Treatment Lags for Heart Attack Patients With Prior Surgery

Patients with history of angioplasty or who had no previous interventions are treated faster, study finds.

After having a heart attack, it is crucial for patients to have blood flow restored to the heart within 90 minutes. This is especially true for patients who already have had coronary artery bypass surgery. Yet these patients may be the last to be treated. They were less likely than other heart attack patients, including those with prior angioplasty, to be treated within the 90-minute window, according to a study published in the JACC: Cardiovascular Interventions.

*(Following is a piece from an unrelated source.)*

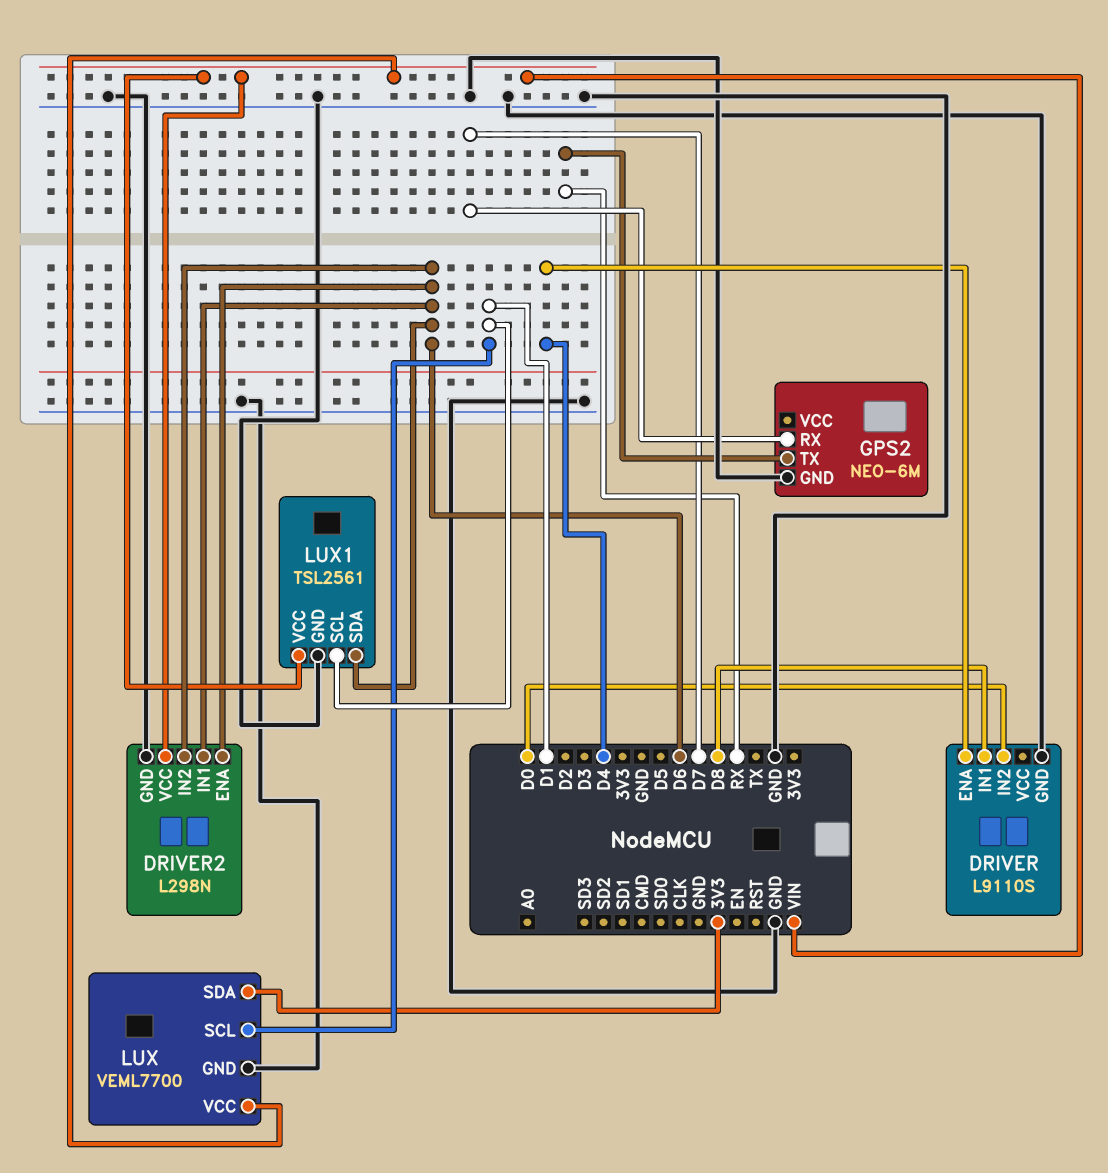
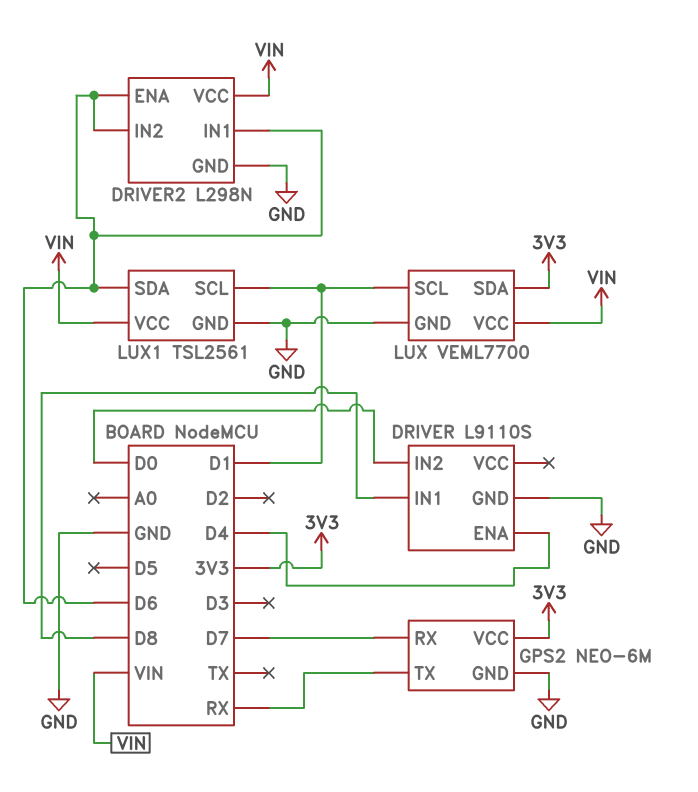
GPS2 pin VCC: none -> 3V3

Using data from the American College of Cardiology’s CathPCI Registry linked with the ACTION Registry-GWTG, researchers examined records of 15,628 heart attack patients treated at 297 U.S. hospitals between June 2009 and September 2011. Of that group, 6% had a history of previous coronary artery bypass surgery, 19% had previous angioplasty, and 75% had no history of procedures.

Heart attack patients with a history of coronary bypass surgery were older, with an average age of 66, than those with prior angioplasty, average age 60, or without any previous interventions, average age 59; and were more likely to have other medical conditions, including high blood pressure, high cholesterol and diabetes.

Results showed that 76% of patients with prior revascularization via open heart surgery were treated within the recommended 90-minute timeframe compared with 88.5% of patients with prior angioplasty and 88% of patients with no previous interventions.

Overall, a little more than 88% of patients in the prior surgery group had successful procedures compared with about 93% of patients who had a prior angioplasty and 94% of patients with no prior interventions. After adjusting for clinical and procedural differences, the study found no significant differences in in-hospital death, major adverse events, and major bleeding among the three groups.     

Luis Gruberg, MD, FACC, the study’s lead author and professor of medicine at Stony Brook University in New York, noted that patients with a history of prior coronary artery bypass surgery have more complex anatomies and other medical conditions, making it harder for them to be treated promptly. “Nonetheless, every effort should be made to improve timeliness in patients with a history of previous coronary artery bypass surgery,” Gruberg said.
Read the full article in the JACC: Cardiovascular Interventions.

Questions for You to Consider

  • What is angioplasty?
  • Angioplasty (also called percutaneous coronary intervention) is often recommended for patients diagnosed with diseased arteries of the heart (coronary arteries) or for patients suffering a heart attack. Angioplasty includes a variety of procedures developed to compress fat and cholesterol build-up in the arteries, known as plaque deposits, to help increase the size of narrowed or blocked arteries and improve blood and oxygen flow to the heart.
  • Why is angioplasty done?
  • Angioplasty is used to open narrowed or closed arteries that lead to the heart. Angioplasty is most commonly used to treat heart attack or to help prevent a heart attack in patients with plaque build-up.
  • What is coronary artery bypass grafting?
  • Coronary artery bypass grafting (CABG) is a surgical procedure used to treat coronary artery disease, or the build-up of plaque in the heart’s arteries. During CABG, a healthy artery or vein is connected to a blocked artery in the heart to divert blood and improve blood flow.
  • Who needs coronary artery bypass grafting?
  • Coronary artery bypass grafting (CABG) is used to treat people with severe coronary artery disease. CABG is often recommended when other treatments like lifestyle changes and medications don’t work. CABG may also be recommended if there is significant blockage of the arteries that requires immediate treatment. Doctors can determine whether a patient with coronary artery disease is a candidate for CABG based on a physical exam and other tests.